#  >  > Living And Legal Affairs In Thailand >  >  > Learn Thai Language >  >  Thai language lessons in Chiang Mai

## DrB0b

Does anybody know anywhere that does Thai Language evening classes in Chiang Mai? Everywhere I've looked only does daytime classes and I normally work until about 7pm. I've got as far as I'm likely to get with books and Rosetta Stone and it's time get professional help.  The relatives speak Muang al the time so I don't get  any help there.

----------


## ChiangMai noon

^
i think they all close early Bob.
you would probably be better off going the private route.

----------


## Thetyim

miss mueanfan  
     Email 	mueanfan.ch@hotmail.com 
     City / Location 	thapae road  
     Phone 	0871903788  
     Description 	     SAWATDEE KA'
lady thai teacher,conversation/read/writting,speak thai easily!
i've been teacher 4years in school.
200b/hr,180b/hr,if you take 7hrs
learn&sanuk
please contact me!

----------


## friscofrankie

AUA does privates for about 250 per hour.  I took some for writing.  They were helpful & effective even for speech and listening as well.

----------


## ChiangMai noon

^
but closed before 7.00?

The cm city life ran a review of Thai language centres a few years back and cornerstone came out way ahead in every aspect.

----------


## ChiangMai noon

here's the link.
it's pretty scathing of AUA but I have no idea if there were ulterior motives.
ChiangMai Citylife - - Get to know Chiang Mai better with these in-depth articles about Chiang Mai, Thailand.

----------


## friscofrankie

> ^ but closed before 7.00?


You can get privates in your home, office where ever.  Think it's up to the teacher to schedule.  worth a call.
As a far as City Life?  I've never been too impressed with the accuracy or the impartiality of anything they ever publish.
My opinion with AUA  here is based solely private one-on-one lessons. The teacher I had was good. in a few hours she had me understanding and hearing tones and knowing how to transcribe the correct combinations of initial consonants, vowels and finals.  After in about 20 hrs I could take dictation pretty good never did my home work either.

----------


## Marmite the Dog

> never did my home work either.


Naughty boy! Did you get spanked?

----------


## Little Chuchok

Little Chiang Mai : Park of  Edutainment
_Little Chiang Mai Co.,  Ltd._
_Little Chiang Mai Learning &  Training Hub_
_Little Chiang Mai Animation &  Sound Studios_
_Tel. 0 5311 0123, 08 4150  5540

littlechiangmai@yahoo.com
_

----------


## friscofrankie

> Did you get spanked?


For the Brits bent that way: Spanking is extra

----------


## Begbie

> Does anybody know anywhere that does Thai Language evening classes in Chiang Mai? Everywhere I've looked only does daytime classes and I normally work until about 7pm. I've got as far as I'm likely to get with books and Rosetta Stone and it's time get professional help.  The relatives speak Muang al the time so I don't get  any help there.
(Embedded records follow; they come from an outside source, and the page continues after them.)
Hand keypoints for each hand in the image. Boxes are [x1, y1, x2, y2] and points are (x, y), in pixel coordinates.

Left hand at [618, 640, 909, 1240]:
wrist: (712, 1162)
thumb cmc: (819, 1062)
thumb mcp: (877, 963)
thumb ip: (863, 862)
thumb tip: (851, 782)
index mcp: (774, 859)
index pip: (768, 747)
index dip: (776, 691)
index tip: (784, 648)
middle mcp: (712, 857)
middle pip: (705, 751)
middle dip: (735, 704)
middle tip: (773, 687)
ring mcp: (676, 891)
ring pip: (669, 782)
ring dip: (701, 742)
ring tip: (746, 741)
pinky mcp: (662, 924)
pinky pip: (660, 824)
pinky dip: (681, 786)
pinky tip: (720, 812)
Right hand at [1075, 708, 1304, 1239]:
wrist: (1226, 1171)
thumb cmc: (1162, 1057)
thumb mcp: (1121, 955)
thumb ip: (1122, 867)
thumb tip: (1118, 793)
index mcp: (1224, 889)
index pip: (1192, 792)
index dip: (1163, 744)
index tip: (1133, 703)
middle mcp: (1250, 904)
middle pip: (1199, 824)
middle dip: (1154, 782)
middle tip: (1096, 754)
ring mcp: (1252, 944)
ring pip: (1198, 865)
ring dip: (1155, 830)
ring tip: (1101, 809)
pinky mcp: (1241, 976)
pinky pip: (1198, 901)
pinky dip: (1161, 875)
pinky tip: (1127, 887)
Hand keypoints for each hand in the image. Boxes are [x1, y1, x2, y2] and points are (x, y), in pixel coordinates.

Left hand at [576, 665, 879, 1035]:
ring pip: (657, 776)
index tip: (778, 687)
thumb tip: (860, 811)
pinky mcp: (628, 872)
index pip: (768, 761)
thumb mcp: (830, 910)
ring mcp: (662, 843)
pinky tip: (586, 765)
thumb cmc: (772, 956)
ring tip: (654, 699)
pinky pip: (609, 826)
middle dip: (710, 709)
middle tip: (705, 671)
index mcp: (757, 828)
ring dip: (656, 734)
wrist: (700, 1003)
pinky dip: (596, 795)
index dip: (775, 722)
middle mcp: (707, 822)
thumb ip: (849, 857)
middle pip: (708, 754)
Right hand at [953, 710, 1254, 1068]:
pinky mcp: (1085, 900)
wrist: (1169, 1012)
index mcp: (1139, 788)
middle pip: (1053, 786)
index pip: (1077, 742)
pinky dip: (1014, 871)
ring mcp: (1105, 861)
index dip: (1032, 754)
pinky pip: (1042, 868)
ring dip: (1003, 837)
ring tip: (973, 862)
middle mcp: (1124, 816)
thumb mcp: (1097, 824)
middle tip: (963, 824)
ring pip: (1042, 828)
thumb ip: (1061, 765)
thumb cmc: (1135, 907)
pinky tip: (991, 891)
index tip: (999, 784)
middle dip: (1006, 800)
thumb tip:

Well now DrBob, after having us believe you were an expert on all things Thai we now find out you can't even speak the language.  :yerman:

----------


## Little Chuchok

^ A lot can happen in three years.

----------


## Begbie

> ^ A lot can happen in three years.


The conman has been rumbled. This is definately a job for Drummond. What if DrBob had been an airline pilot? 

I expect to see a clip of DrBob, speaking very bad Thai, on the internet within 24 hours.

----------


## DrB0b

> ^ A lot can happen in three years.


Indeed, Begbie must bored stiff if he's bothering to revive 3 year old threads  :Smile: 

FWIW, I did find this chap, Pattara Suttajit, How to Learn Thai | Thai language learning material and classes in Chiang Mai, Thailand. Excellent teacher, situated in the Santitam area, not far from Central on Huay Kaew.

----------


## nigelandjan

> Spanking is extra


How much ????

----------


## Begbie

> Originally Posted by Little Chuchok
> 
> 
> ^ A lot can happen in three years.
> 
> 
> Indeed, Begbie must bored stiff if he's bothering to revive 3 year old threads 
> 
> FWIW, I did find this chap, Pattara Suttajit, How to Learn Thai | Thai language learning material and classes in Chiang Mai, Thailand. Excellent teacher, situated in the Santitam area, not far from Central on Huay Kaew.


Just trying to inject a bit of levity into what has become increasingly a very dull place. 

I'm bored with Thai, know any good muang teachers?

----------


## julietmarly

I'm interested in learning to speak Thai. I want to learn more than just  phrases, my goal is to achieve a conversational level fluency. I know  there is language learning computer software out there, but I'd prefer  to learn from a real person. Does anyone know of Thai language classes  in the Los Angeles area?

----------